The last quarter-century has witnessed stimulating controversies producing exciting advances in the field of binocular vision. As predicted 25 years ago by Bishop and Pettigrew (1986), those advances were sponsored by interactions involving psychophysics, neuroscience and computational modeling. It is safe to assume that this potent coalition in conjunction with newer brain imaging will continue to drive the field, but we cannot guess what highlights will be contained in the next anniversary essay in 2035. It has been said that the best way to predict the future is to create it, a job that now falls to today s students of binocular vision.

Acknowledgments

From dozens of binocular vision experts we solicited and received ideas about what to include in this essay. You know who you are and we thank you for your suggestions.
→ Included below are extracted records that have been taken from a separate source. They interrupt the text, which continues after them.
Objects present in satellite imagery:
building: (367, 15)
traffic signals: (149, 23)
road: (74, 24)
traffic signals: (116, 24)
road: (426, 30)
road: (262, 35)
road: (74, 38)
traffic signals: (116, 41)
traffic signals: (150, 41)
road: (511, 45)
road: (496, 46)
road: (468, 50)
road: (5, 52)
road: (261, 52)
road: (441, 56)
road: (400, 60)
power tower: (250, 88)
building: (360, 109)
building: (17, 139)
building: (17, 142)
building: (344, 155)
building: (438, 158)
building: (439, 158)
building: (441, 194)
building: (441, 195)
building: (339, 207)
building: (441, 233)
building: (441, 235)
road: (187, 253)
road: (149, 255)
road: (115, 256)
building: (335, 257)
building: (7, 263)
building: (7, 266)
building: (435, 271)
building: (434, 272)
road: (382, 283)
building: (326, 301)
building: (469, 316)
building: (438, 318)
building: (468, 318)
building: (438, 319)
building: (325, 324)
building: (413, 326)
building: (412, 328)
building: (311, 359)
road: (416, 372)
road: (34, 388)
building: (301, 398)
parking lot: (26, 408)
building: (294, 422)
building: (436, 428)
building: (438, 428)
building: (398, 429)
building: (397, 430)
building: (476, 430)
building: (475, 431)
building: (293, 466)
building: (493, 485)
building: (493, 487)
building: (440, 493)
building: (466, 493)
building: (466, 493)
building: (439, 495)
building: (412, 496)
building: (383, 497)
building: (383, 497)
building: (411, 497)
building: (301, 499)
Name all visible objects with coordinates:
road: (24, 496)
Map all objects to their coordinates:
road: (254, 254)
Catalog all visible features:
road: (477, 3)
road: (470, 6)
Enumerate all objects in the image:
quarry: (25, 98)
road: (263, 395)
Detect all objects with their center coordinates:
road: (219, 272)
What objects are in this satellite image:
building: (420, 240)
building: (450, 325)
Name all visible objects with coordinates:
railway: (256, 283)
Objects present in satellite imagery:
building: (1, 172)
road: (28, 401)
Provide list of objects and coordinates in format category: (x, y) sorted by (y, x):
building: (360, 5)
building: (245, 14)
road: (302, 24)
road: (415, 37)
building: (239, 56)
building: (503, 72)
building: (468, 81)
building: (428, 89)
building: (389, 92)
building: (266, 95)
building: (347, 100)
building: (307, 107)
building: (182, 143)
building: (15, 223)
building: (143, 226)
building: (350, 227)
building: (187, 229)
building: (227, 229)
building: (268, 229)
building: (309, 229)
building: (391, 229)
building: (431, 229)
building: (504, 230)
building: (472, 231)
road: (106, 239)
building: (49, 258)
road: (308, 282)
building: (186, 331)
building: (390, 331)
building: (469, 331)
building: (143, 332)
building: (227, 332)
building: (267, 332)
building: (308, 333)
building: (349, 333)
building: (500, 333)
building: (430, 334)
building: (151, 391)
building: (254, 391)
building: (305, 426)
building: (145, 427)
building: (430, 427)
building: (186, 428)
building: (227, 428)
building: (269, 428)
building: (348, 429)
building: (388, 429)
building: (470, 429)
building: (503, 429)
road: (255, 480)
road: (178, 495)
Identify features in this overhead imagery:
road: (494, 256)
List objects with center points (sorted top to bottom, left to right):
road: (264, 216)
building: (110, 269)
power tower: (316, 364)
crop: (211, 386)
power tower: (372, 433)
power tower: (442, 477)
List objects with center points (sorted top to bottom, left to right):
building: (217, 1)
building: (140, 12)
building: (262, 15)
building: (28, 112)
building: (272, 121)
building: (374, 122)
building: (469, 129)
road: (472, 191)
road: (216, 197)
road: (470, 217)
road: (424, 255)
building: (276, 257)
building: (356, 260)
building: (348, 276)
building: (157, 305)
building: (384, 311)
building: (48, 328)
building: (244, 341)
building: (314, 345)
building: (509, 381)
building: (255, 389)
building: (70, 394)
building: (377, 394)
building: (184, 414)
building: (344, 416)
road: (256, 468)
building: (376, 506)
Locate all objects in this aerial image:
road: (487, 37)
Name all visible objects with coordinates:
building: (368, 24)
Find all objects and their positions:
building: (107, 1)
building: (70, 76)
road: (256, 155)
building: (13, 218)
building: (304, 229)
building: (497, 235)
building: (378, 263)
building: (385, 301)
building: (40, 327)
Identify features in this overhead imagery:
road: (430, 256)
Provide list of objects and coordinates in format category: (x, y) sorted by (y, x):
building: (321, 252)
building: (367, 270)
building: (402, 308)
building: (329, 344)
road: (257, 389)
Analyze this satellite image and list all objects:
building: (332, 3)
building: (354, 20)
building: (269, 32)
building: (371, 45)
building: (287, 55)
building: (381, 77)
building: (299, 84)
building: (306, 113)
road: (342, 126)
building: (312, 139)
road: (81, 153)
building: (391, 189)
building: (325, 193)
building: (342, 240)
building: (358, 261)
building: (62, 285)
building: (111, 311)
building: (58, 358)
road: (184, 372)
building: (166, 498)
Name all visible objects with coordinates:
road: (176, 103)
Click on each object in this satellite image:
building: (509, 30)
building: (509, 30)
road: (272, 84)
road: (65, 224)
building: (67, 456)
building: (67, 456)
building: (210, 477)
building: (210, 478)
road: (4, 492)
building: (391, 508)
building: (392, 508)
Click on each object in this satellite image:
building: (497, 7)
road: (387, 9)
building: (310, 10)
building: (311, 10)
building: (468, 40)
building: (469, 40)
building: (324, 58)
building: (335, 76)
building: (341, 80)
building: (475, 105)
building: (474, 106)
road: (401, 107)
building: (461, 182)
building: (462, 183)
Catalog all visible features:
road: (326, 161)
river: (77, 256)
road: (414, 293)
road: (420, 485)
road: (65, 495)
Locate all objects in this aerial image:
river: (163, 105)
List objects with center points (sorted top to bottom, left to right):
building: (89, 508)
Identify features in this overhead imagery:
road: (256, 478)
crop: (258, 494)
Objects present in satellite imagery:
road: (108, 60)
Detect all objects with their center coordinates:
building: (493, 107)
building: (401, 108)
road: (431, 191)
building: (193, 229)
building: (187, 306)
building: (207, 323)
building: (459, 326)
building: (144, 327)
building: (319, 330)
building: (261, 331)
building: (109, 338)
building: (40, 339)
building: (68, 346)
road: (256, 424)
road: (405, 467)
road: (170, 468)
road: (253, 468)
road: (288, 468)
RB is supported by a grant from the WCU program through the National Research Foundation of Korea, funded by the Ministry of Education, Science and Technology (R32-10142) and by NIH grant EY13358. HRW is supported by NSERC (Canada) Grant OP227224 and by a grant from the Canadian Institute for Advanced Research (CIFAR).

Footnotes

1

Howard has just completed an updated version of this encyclopedic book (to be published in 2011 by Oxford Press), and it should be available around the same time this essay appears.

2

Diaz-Caneja is now credited with the first demonstration of IOG, in a 1928 paper resurrected from obscurity by Alais et al. (2000).

3

There is evidence that spatially focused attention can partially compensate for suppression s weakening effects on the build-up of visual aftereffects resulting from high-level adaptation (Shin et al, 2009).